SPA 399 SPECIAL TOPICS: SPANISH FOR SOCIAL WORKERS (2 CREDITS)
Catalog Description: In depth study of an aspect, concept, or problem within a program of study. Letter grade only. This course is a Modern Language course and fulfills the Modern Language requirements of other NAU degree programs.
Pre-requisite: SPA 201 and 202 or any other 6 units in Spanish at the 200 level, or instructor’s approval.
Course Credits: 2 Semester Credits
Course Description: This is an advanced Spanish course intended for BASW students whose level of fluency in Spanish is intermediate and it will further develop their language skills, social/cultural principals of social work practice with Latinos, competence in professional relations with Latinos, and delivery systems and how they affect Latinos and their families.
Course Learning Outcomes: By the end of the semester the student will be able to:
Articulate the impact of cultural identity and awareness in people’s lives, with a particular focus on Hispanic populations.
Increase vocabulary and master a wide range of colloquial expressions used in Spanish speaking countries, particularly along the U.S. Mexico border.
Analyze, monitor, and evaluate cases involving Spanish speaking clients.
Demonstrate critical thinking and effective oral and written communication in working with individuals, families, groups, organizations, communities, and colleagues.
Identify key issues and themes among Hispanic population groups in the United States and abroad.

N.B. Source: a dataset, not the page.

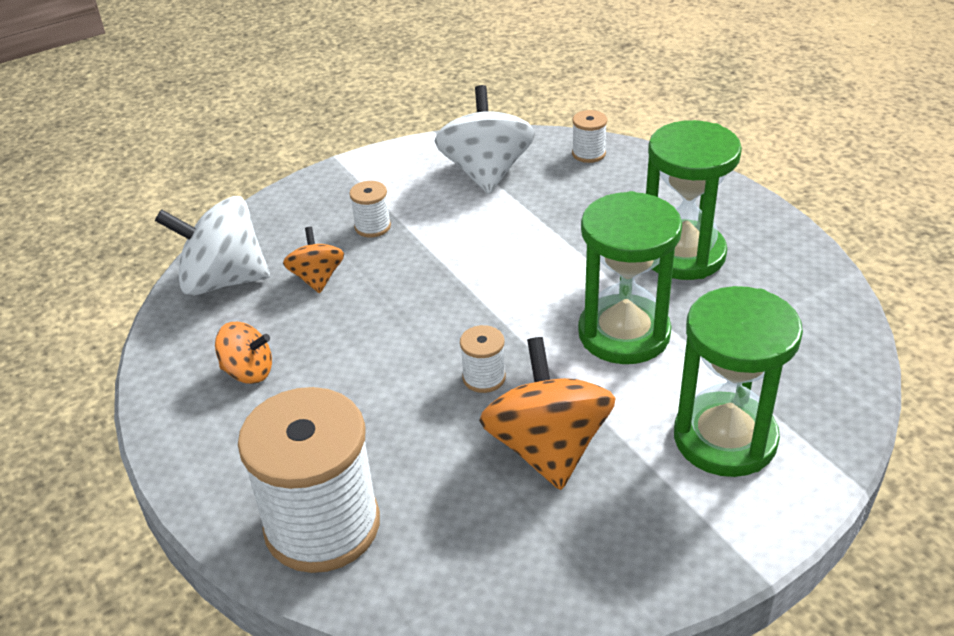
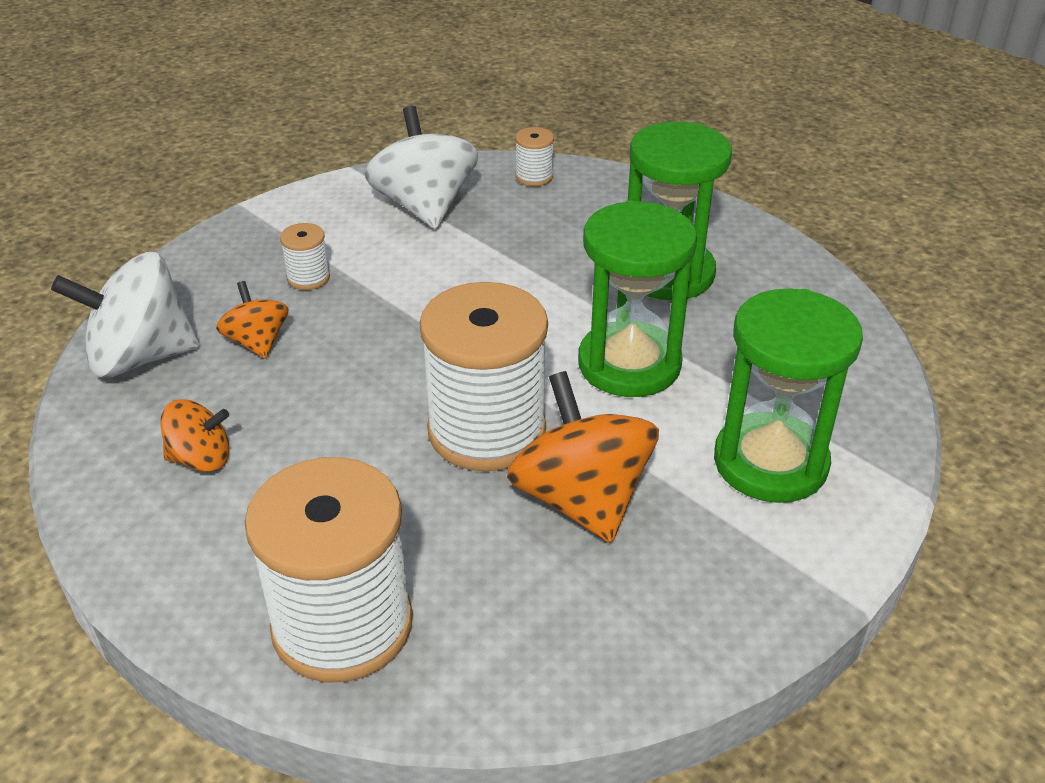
camera: 15 degrees left, 0 degrees up
(484, 378) = (487, 431): white spool -> white spool, size x2.35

Recognize the extent to which a culture’s structures and values may oppress, marginalize, alienate, or create or enhance privilege and power.
Advocate practices that defend human rights and social economic justice.
Course Materials: Jiménez, Francisco. (2002) Cajas de Cartón. Jiménez, Francisco. (2002) Senderos fronterizos. Jiménez, Francisco. (2009) Más allá de Mí. Additional readings will be uploaded to Bblearn course. Recommended Texts (available copies at the AWC/NAU Library): Chase, Robert O., & Medina de Chase, Clarisa B. (2010). An Introduction to Spanish for Health Care Workers (3rd edition). Yale University Press. Alarcón, Margarita Ortiz-Tallo. (2004). Trastornos Psicológicos. Ediciones Aljibe. Burke, David. (1998). Street Spanish - The best of Spanish Idioms. John Wiley and Sons, Inc. Delgado, M. (2006). Social work with Latinos: A cultural assets paradigm. Oxford University Press. Organista, K. C. (2007). Solving Latino psychosocial and health problems: Theory, practice and populations. Hoboken, NJ: Wiley.
Teaching Methods: A seminar format will be used with a strong emphasis on conversation and discussion of any assigned readings and films. The course will be offered totally in Spanish except as necessary for clarification of terms or concepts. Case material from student’s social work cases will provide the core material for instruction and class discussion. Additionally, there will be reading and writing assignments in BbLearn, videos, and individual and group projects. Students receive extensive feedback for their written submissions. Student participation is integral to assimilating the course material.
Evaluation Tools: Student learning outcomes will be evaluated by the following methods:
Written Assignments and in class discussions (300 points): All students will be required to write summaries, evaluations, and short essays based on assigned readings, cases, films of topics relevant to topics lectured and discussed in class.
Case project (200 points): All students will be required to work on an instructor-approved 15 page long argumentative essay about a topic relevant to social work with Latinos and give a 15-minutes-long final presentation. Students will follow the MLA style format. This paper will be submitted in three stages within strict deadlines. Step 1, submit outline with photocopies of five articles that will be used to compose the main arguments. Step 2, submit a rough draft of a minimum of 10 pages including the list of work cited. Step 3, submit final draft, with corrections based on instructor’s feedback.